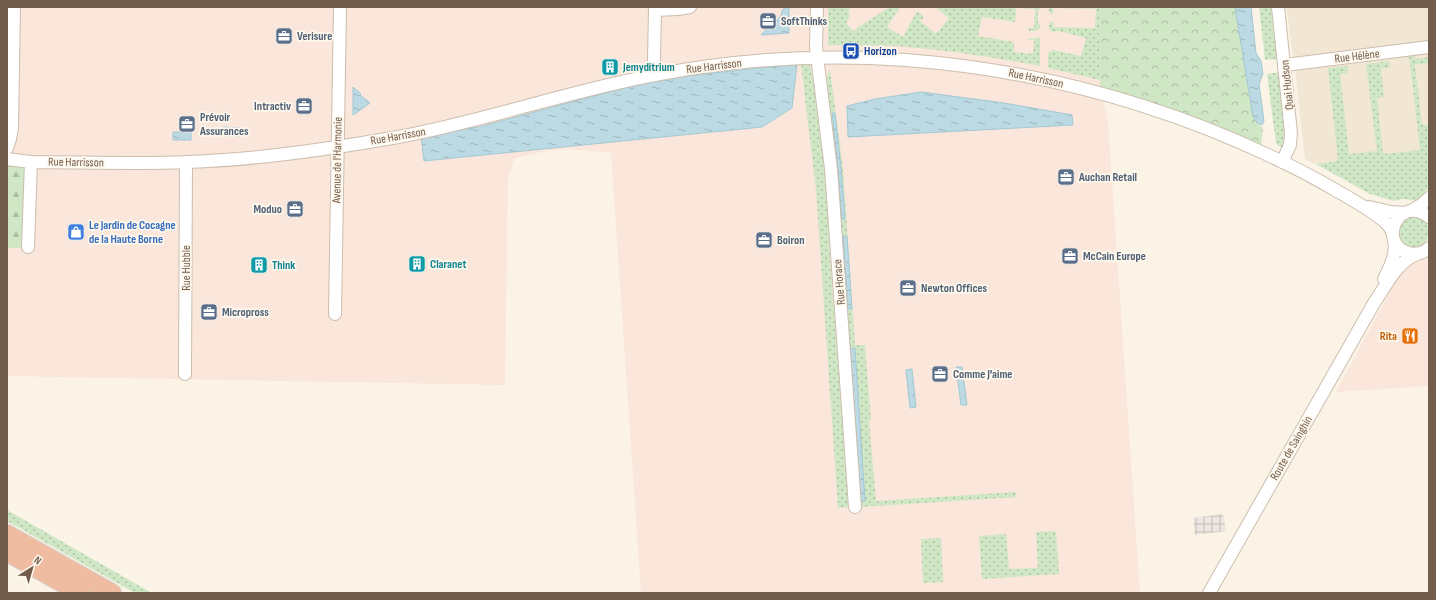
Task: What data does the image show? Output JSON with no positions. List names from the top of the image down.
{
  "streets": {
    "street": [
      "Rue Hélène",
      "Rue Harrisson",
      "Quai Hudson",
      "Avenue de l'Harmonie",
      "Rue Hubble",
      "Rue Horace",
      "Route de Sainghin"
    ]
  },
  "crossings": [
    ["Rue Hélène", "Quai Hudson"],
    ["Rue Harrisson", "Quai Hudson"],
    ["Rue Harrisson", "Avenue de l'Harmonie"],
    ["Rue Harrisson", "Rue Hubble"],
    ["Rue Harrisson", "Rue Horace"],
    ["Rue Harrisson", "Route de Sainghin"]
  ],
  "places": {
    "office": [
      "SoftThinks",
      "Verisure",
      "Intractiv",
      "Prévoir Assurances",
      "Auchan Retail",
      "Moduo",
      "Boiron",
      "McCain Europe",
      "Newton Offices",
      "Micropross",
      "Comme J'aime"
    ],
    "bus stop": ["Horizon"],
    "building": ["Jemyditrium", "Claranet", "Think"],
    "shop": ["Le Jardin de Cocagne de la Haute Borne"],
    "restaurant": ["Rita"]
  },
  "north": "top right"
}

◆ ◆ ◆ ◆ ◆

WHAT IS REQUIRED: Output the records above in their entirety and exactly, leaving out all images.

EXERCISE SOLUTION:
Task: What data does the image show? Output JSON with no positions. List names from the top of the image down.
{
  "streets": {
    "street": [
      "Rue Hélène",
      "Rue Harrisson",
      "Quai Hudson",
      "Avenue de l'Harmonie",
      "Rue Hubble",
      "Rue Horace",
      "Route de Sainghin"
    ]
  },
  "crossings": [
    ["Rue Hélène", "Quai Hudson"],
    ["Rue Harrisson", "Quai Hudson"],
    ["Rue Harrisson", "Avenue de l'Harmonie"],
    ["Rue Harrisson", "Rue Hubble"],
    ["Rue Harrisson", "Rue Horace"],
    ["Rue Harrisson", "Route de Sainghin"]
  ],
  "places": {
    "office": [
      "SoftThinks",
      "Verisure",
      "Intractiv",
      "Prévoir Assurances",
      "Auchan Retail",
      "Moduo",
      "Boiron",
      "McCain Europe",
      "Newton Offices",
      "Micropross",
      "Comme J'aime"
    ],
    "bus stop": ["Horizon"],
    "building": ["Jemyditrium", "Claranet", "Think"],
    "shop": ["Le Jardin de Cocagne de la Haute Borne"],
    "restaurant": ["Rita"]
  },
  "north": "top right"
}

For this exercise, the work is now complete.